**TEXTO SELECIONADO**
*****
É difícil separar Emma Thompson da personagem

Este é outro vértice da eficiente juíza Maye. Chegada aos silêncios, à música de câmera com seu parceiro George (Andrew Havill), ao pouco cuidado com o apartamento. Uma personagem na qual a sempre brilhante Emma Thompson se encaixa, sendo impossível separá-la da juíza Maye com seus cabelos curtos de mexas brancas e um olhar de quem exala autoridade, rigidez e ética. É dada a olhares, dar de mão, fala exata e contundente. Jack já nem a percebe, pois não compartilham mais o cotidiano. Certamente não é esta a Maye que o espectador viu com Adam.

O filme ao longo de seus 106 minutos tem suas variações dramáticas fixadas em suas subtramas. E são restritas às que envolvem a relação Maye/Adam; as circunscritas ao apartamento dela e Jack e seus instantes de musicista em duo com George. Sua linearidade é traçada de modo a se dividir nas sequências a envolver Adam, sem a participação de seus pais, para depois voltar a se tornar o tema central do filme. É quando a confortável posição de Maye começa a se tornar aflitiva e reveladora.

O expectador se vê envolvido numa sucessão de ações, a partir de uma angustiante realidade. O Adam real era Testemunha de Jeová. Ewan o revela em entrevista sobre seu romance a “Balada de Adam Henry” ou “The Children Act“ (O Ato da Criança)” (2014), baseado num fato ocorrido em Londres. O próprio Eire, construtor da veracidade, filmou várias sequências na Corte Real de Justiça de Londres. O que lhe permite registrar a exata dimensão de uma Vara de Família onde Maye julga os casos mais complexos. Os personagens a emergir neste cenário reagem às intervenções da rigorosa juíza, como se inseridos no próprio julgamento.
*****
**Registros de dados**
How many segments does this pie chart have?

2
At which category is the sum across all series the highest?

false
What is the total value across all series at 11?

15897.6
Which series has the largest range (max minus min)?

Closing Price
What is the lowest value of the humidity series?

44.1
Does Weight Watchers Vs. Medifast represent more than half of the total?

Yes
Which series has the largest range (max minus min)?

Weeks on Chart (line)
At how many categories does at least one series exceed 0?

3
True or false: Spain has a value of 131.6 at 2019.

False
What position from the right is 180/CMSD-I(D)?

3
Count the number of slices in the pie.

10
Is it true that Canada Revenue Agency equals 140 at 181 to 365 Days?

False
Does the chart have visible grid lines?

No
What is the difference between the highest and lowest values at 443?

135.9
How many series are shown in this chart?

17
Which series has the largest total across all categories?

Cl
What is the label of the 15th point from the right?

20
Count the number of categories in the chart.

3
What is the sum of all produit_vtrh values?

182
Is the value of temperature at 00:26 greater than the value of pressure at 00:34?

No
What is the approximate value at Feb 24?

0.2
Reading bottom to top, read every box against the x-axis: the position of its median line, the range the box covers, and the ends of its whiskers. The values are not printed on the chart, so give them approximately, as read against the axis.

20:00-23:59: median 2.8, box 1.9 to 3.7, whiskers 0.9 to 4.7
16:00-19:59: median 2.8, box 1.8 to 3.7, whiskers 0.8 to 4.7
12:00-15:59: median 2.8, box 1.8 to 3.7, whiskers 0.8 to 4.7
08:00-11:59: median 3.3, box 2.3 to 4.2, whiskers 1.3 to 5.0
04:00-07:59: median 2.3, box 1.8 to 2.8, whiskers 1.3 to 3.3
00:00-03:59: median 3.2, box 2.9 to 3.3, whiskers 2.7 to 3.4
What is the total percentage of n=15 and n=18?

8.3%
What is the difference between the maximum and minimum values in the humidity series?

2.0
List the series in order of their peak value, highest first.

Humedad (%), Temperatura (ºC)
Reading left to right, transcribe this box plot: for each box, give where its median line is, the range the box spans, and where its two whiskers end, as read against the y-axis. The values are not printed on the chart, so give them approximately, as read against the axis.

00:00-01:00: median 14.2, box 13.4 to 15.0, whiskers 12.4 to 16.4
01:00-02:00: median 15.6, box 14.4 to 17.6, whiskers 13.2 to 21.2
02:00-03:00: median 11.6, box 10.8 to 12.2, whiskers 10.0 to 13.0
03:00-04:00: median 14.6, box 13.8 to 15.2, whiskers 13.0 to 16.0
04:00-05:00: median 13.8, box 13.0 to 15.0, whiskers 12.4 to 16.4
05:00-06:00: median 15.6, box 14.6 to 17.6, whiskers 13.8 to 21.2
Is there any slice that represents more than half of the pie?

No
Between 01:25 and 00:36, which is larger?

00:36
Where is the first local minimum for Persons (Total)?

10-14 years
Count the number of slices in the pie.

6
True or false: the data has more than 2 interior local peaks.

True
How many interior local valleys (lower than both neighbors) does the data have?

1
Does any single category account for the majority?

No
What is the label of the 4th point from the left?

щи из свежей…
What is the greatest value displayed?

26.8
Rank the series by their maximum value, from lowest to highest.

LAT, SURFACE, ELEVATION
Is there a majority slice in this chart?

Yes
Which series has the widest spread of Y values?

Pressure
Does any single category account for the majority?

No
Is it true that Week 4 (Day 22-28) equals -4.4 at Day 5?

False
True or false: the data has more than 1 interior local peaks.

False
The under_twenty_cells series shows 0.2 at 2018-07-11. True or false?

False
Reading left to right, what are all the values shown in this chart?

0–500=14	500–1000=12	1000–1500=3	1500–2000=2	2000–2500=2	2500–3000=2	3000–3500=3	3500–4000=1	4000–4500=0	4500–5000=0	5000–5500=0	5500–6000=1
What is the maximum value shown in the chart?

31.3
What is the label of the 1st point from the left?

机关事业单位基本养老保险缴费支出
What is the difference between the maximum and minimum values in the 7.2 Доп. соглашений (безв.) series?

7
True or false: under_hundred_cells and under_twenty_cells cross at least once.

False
*****
**EXERCÍCIOS PROPOSTOS**
- a) Reescreva, no texto sobre o filme com Emma Thompson, tudo desde "Este é outro" até "viu com Adam.", substituindo "juíza" por "magistrada".
- b) Dê continuidade ao texto sobre o filme com Emma Thompson a partir do ponto em que ele se encerra.

**RESULTADOS ESPERADOS**
- a)
Este é outro vértice da eficiente magistrada Maye. Chegada aos silêncios, à música de câmera com seu parceiro George (Andrew Havill), ao pouco cuidado com o apartamento. Uma personagem na qual a sempre brilhante Emma Thompson se encaixa, sendo impossível separá-la da magistrada Maye com seus cabelos curtos de mexas brancas e um olhar de quem exala autoridade, rigidez e ética. É dada a olhares, dar de mão, fala exata e contundente. Jack já nem a percebe, pois não compartilham mais o cotidiano. Certamente não é esta a Maye que o espectador viu com Adam.

- b)
Certezas e eficiência de Maye se desmontam

Contudo a melhor construção dramática deste “Um Ato de Esperança” é o desmonte das certezas e eficiência de Maye. Se no tribunal diante dos réus, advogados, especialistas, testemunhas e os presentes ao julgamento, ela predomina com argumentos precisos e incontestáveis, agora sua autoridade começa a claudicar. É o instante em que Eire e seu diretor de fotografia Andrew Dunn reduzem a iluminação para tornar o clima angustiante. O jovem a emergir diante dela é um ser desesperado com a aparência de mais de trinta anos. Estarrecida ficam a se medir, ela tem diante de si outro ser, não aquele que a tornou seu objeto de paixão.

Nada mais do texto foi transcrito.